Dr. Julia Seitz und Doktorand Timo Schulz vom Institut für Wirtschaftsinformatik des KIT betonen:
„Mensch und Maschine müssen zusammen gedacht werden. Nur wenn beide in einer echten Kooperation agieren, entstehen Produktivitäts- und Wohlbefindensgewinne.“
Lernen mit der KI – nicht nur über sie
Damit KI nicht zur Belastung, sondern zur Unterstützung wird, braucht es neue Lernformen. Neben klassischen Schulungen erforscht das KIT situatives Lernen – also Lernen durch Interaktion:
„Generative KI kann helfen, sich selbst besser zu erklären“, so Dr. Seitz.
„Wenn das System erläutert, warum ein Prompt nicht funktioniert oder wie man ihn verbessern kann, entsteht ein Prozess des Learning by Doing.“
So wird KI nicht nur zum Werkzeug, sondern zum Lernpartner, der das Verständnis für Technologie und Arbeitsprozesse gleichermaßen fördert.

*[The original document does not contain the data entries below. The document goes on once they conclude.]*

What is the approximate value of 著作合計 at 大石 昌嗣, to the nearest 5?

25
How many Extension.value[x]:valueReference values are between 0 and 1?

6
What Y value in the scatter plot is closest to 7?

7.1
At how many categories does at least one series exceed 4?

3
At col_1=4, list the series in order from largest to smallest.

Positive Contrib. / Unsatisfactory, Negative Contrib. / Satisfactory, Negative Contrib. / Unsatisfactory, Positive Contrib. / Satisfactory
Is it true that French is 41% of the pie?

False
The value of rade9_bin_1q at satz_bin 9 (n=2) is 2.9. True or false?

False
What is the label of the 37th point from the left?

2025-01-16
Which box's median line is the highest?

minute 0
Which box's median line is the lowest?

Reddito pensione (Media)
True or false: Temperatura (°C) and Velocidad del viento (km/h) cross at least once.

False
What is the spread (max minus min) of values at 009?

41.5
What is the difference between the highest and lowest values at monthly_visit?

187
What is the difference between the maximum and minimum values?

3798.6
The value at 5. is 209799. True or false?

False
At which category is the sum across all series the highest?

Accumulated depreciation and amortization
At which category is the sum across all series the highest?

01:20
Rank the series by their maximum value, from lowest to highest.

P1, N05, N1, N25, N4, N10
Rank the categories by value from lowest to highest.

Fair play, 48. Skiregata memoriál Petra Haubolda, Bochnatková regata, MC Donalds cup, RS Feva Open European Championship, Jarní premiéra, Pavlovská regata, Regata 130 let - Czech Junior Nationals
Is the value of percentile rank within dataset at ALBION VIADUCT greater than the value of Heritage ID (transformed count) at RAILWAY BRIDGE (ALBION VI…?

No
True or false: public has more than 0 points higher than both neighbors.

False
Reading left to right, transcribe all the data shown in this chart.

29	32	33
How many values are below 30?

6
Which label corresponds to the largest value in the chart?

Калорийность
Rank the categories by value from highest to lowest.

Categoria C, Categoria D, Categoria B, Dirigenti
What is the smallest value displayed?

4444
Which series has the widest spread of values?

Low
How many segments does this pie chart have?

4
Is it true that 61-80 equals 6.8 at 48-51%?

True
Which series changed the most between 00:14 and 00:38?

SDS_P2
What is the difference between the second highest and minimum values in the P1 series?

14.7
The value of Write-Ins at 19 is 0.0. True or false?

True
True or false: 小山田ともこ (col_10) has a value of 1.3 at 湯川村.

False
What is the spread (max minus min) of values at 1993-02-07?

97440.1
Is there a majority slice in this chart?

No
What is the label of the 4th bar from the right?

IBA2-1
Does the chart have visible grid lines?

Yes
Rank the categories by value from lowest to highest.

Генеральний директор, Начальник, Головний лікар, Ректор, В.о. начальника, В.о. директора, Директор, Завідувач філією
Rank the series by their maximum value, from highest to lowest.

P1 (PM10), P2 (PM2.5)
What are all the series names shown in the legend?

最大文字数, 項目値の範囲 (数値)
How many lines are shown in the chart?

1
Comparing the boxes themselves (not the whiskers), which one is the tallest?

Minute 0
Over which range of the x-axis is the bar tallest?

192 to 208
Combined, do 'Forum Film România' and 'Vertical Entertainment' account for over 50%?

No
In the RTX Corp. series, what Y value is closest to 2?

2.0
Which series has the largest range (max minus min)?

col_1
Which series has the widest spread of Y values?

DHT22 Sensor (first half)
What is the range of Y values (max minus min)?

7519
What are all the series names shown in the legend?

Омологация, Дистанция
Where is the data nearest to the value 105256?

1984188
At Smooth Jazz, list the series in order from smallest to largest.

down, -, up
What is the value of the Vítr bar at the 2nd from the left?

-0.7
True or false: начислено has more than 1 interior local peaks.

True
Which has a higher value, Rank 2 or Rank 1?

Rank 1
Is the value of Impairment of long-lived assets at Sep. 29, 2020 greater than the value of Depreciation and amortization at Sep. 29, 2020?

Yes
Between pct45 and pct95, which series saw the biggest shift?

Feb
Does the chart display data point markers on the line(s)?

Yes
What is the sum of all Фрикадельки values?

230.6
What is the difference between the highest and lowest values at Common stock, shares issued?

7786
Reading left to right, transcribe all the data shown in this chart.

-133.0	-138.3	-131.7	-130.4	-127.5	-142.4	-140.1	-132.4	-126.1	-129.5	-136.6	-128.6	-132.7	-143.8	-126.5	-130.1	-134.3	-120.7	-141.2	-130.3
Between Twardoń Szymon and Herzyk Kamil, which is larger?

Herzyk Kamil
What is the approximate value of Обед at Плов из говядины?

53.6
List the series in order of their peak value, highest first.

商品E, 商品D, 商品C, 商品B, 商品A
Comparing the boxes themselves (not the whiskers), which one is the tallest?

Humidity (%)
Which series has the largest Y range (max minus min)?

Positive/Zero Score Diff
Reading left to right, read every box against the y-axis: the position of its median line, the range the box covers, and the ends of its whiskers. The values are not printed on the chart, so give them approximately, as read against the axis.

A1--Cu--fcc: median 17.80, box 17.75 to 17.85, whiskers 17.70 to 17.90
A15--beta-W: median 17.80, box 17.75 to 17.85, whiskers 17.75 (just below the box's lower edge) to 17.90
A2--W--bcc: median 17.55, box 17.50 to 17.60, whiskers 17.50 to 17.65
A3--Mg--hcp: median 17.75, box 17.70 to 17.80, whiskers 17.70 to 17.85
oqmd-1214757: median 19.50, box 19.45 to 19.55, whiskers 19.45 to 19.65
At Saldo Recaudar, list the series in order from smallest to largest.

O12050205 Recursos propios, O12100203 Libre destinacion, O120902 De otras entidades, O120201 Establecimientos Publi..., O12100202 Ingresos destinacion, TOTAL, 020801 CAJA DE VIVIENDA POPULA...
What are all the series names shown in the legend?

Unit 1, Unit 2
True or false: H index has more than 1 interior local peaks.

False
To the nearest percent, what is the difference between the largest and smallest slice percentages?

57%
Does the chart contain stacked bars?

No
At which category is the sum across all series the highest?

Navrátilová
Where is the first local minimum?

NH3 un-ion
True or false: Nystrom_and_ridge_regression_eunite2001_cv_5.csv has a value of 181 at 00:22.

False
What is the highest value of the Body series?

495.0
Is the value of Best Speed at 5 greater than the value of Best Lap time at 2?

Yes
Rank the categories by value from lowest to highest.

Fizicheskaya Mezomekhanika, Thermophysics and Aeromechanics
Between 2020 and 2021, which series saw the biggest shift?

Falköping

Beobachten, verstehen, verbessern
Um zu erforschen, wie Menschen tatsächlich mit KI arbeiten, setzt das Mensch-KI-Team auf Observationsstudien – ähnlich dem „Jobshadowing“. Dabei werden reale Nutzer:innen in ihrem Arbeitsalltag beobachtet, um zu verstehen, wie sie mit den Tools interagieren und wo Probleme entstehen.
Das Team nutzt dafür A/B-Tests, Umfragen und Interviews sowohl im Labor (im KD²Lab in Karlsruhe) als auch im Feld – also direkt im Unternehmensumfeld.
Diese Kombination ermöglicht einen einzigartigen Einblick in das Zusammenspiel von Mensch und KI unter realen Bedingungen.
Mensch im Mittelpunkt statt blinder Technikgläubigkeit
Ein wichtiges Thema der Forschung ist die sogenannte „Reliance“ – das blinde Vertrauen in KI-Systeme. Wenn Menschen KI-Ergebnisse ungeprüft übernehmen, können Kompetenzen verloren gehen.
„Die Kompetenz muss beim Menschen bleiben“, betont Timo Schulz.
„Wir denken im Konzept Human in the Loop: KI unterstützt, aber ersetzt nicht.“
Damit rückt das KIT die Mensch-Maschine-Schnittstelle ins Zentrum: Technologien sollen so gestaltet werden, dass sie intuitiv verständlich sind, Nutzer:innen befähigen – und keine neuen Stressfaktoren schaffen.
Wohlbefinden als Maß für den Erfolg
Produktivität allein ist nicht das Ziel – sie muss mit Zufriedenheit einhergehen.
Im Projekt werden daher psychologische und physiologische Faktoren des Wohlbefindens untersucht: Zufriedenheit, Stress, Motivation.
Mittels Umfragen, wiederholter Befragungen und sogar Biosignalen analysieren die Forschenden, wie sich der Einsatz von KI-Tools auf den Menschen auswirkt – im Labor und später im realen Unternehmenskontext.
„Wir wollen verstehen, welche Aspekte des Wohlbefindens wirklich beeinflusst werden – und wie“, erklärt Seitz.
Vom Labor in die Praxis – Wissen für alle
Das Projekt läuft von 2025 bis 2028. Neben wissenschaftlichen Erkenntnissen sollen am Ende konkrete Handlungsempfehlungen und Transferkonzepte entstehen:
Workshops und Schulungskonzepte für Unternehmen
Open-Source-Tools für nutzerzentrierte KI-Integration
Best-Practice-Leitfäden zur Einführung von KI im Arbeitsalltag
Gemeinsam mit dem Verein Usability in Germany (UIG) will das KIT die Ergebnisse auch kleinen und mittleren Unternehmen zugänglich machen – damit generative KI nicht nur ein Buzzword bleibt, sondern echten Nutzen für Menschen und Betriebe schafft.
Fazit
Generative KI kann Arbeit vereinfachen, beschleunigen und bereichern – wenn sie richtig eingeführt wird.
Das KIT zeigt mit dem Projekt „Mensch-KI“, dass der Schlüssel zum Erfolg nicht allein in der Technologie liegt, sondern im respektvollen Zusammenspiel von Mensch und Maschine. Nur wenn Arbeitszufriedenheit, Lernen und Effizienz gemeinsam gedacht werden, wird aus Künstlicher Intelligenz eine echte Partnerin für die Zukunft der Arbeit.